= Your instructions =
Output exactly the lines of the listing below that run from the line with "coffee maker: none" through the line with "sauce bottle: none". No pictures.

= Extracted information =
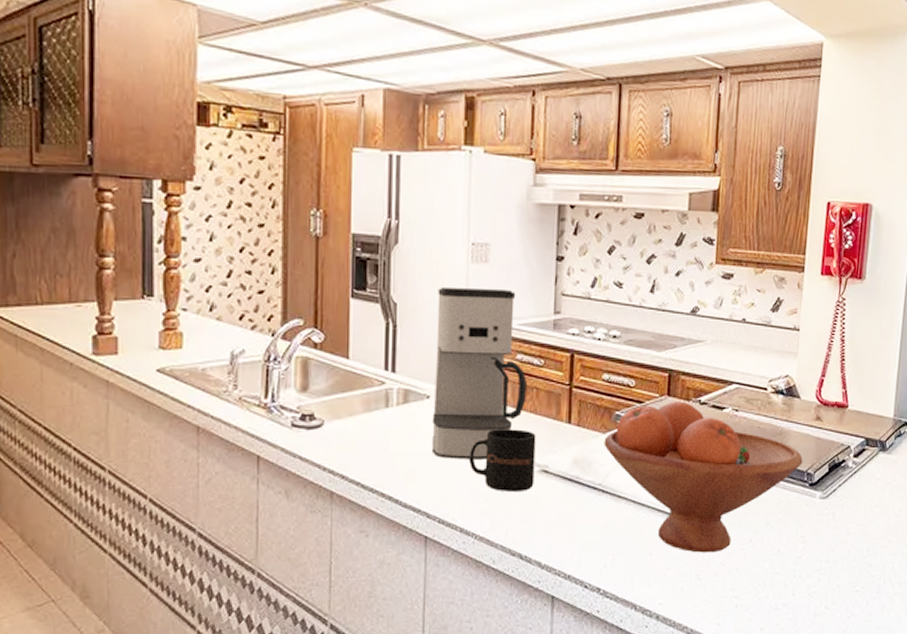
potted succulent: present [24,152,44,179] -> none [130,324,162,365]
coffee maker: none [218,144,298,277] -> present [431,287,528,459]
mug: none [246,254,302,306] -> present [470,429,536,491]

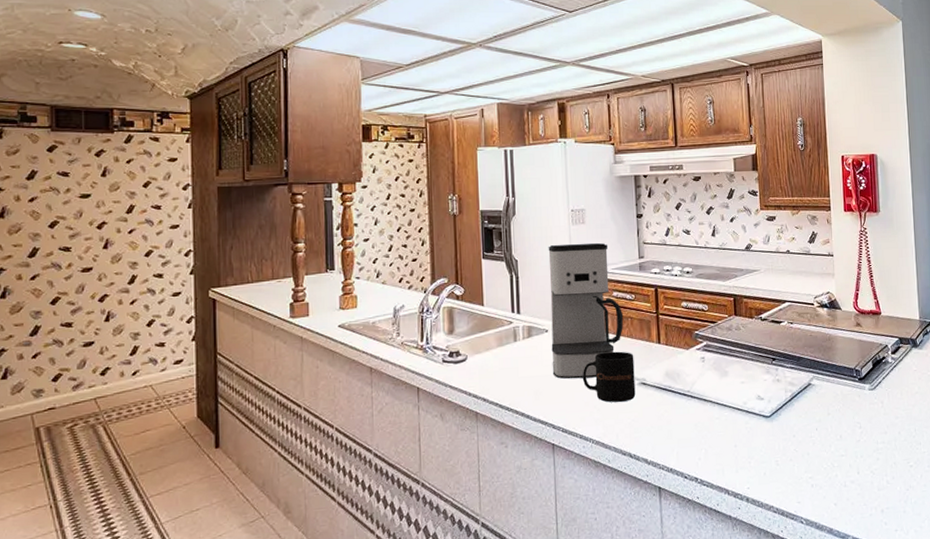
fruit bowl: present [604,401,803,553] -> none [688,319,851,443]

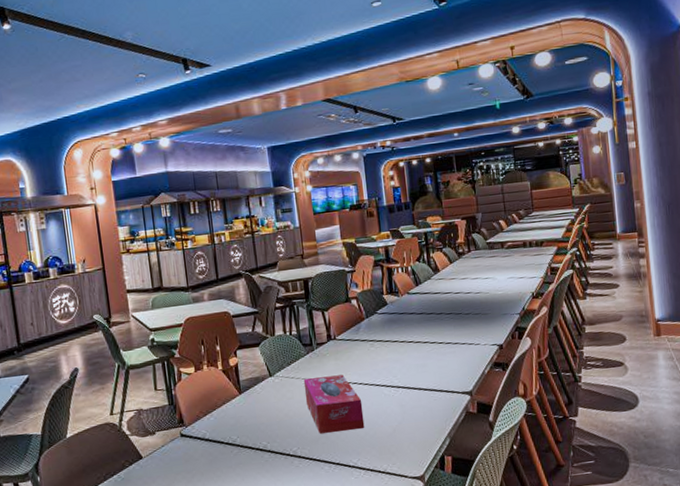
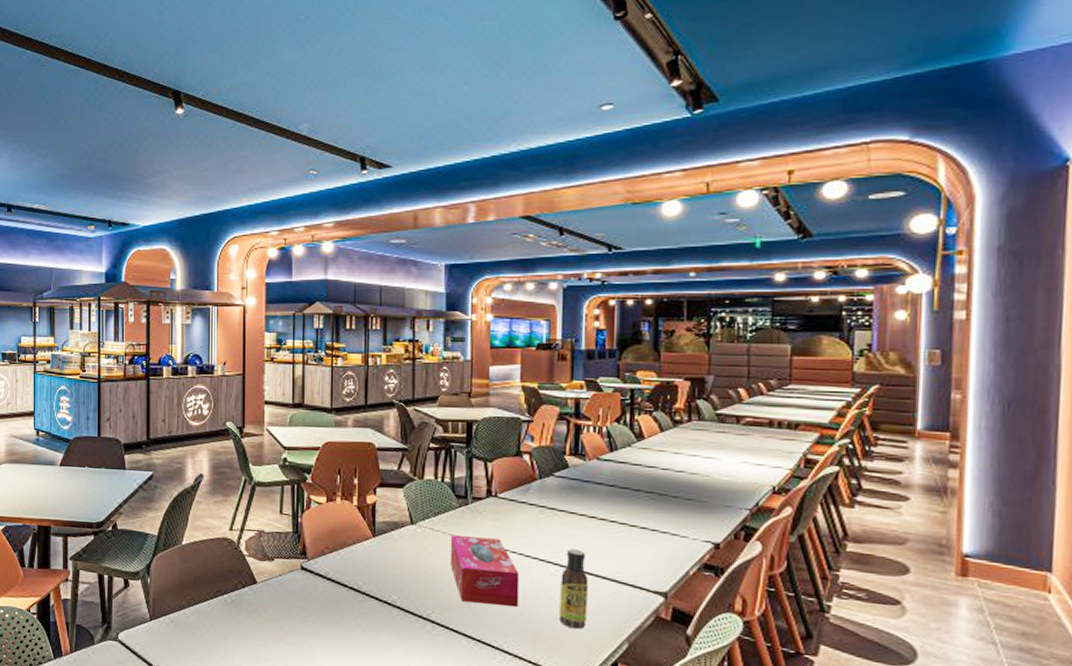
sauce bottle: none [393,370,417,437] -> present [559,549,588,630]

==

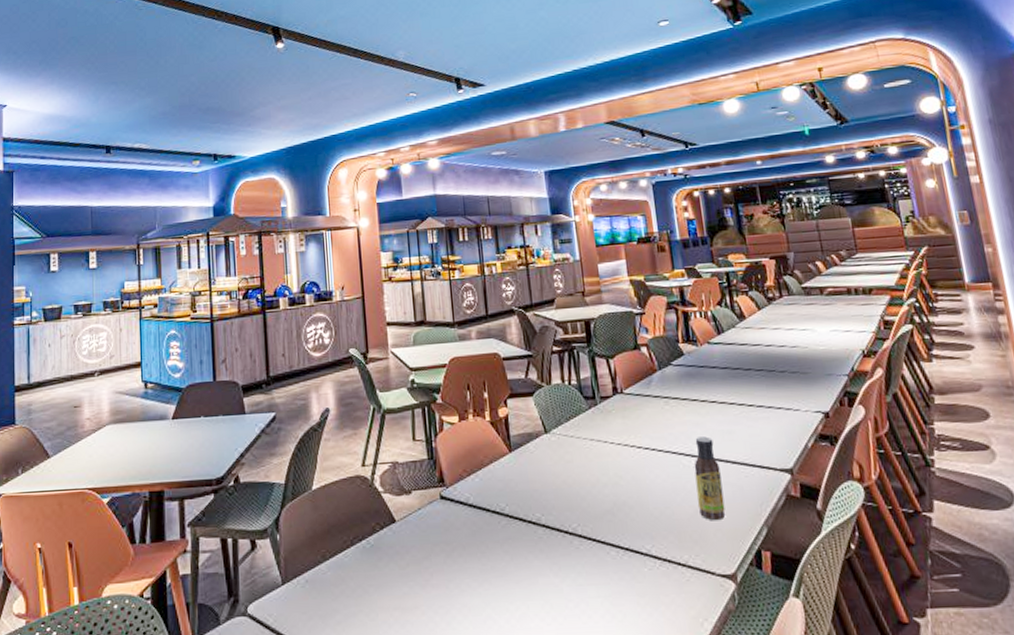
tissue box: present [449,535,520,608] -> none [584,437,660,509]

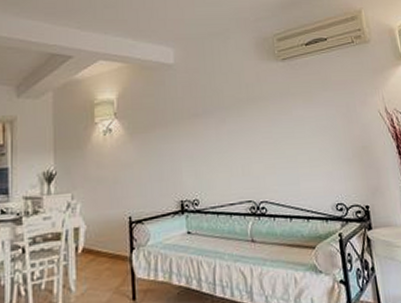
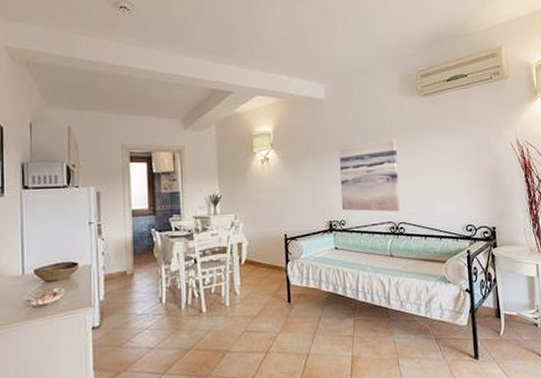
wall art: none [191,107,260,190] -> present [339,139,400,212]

= Answer area =
coffee maker: none [218,144,298,277] -> present [431,287,528,459]
mug: none [246,254,302,306] -> present [470,429,536,491]

fruit bowl: present [604,401,803,553] -> none [688,319,851,443]

sauce bottle: none [393,370,417,437] -> present [559,549,588,630]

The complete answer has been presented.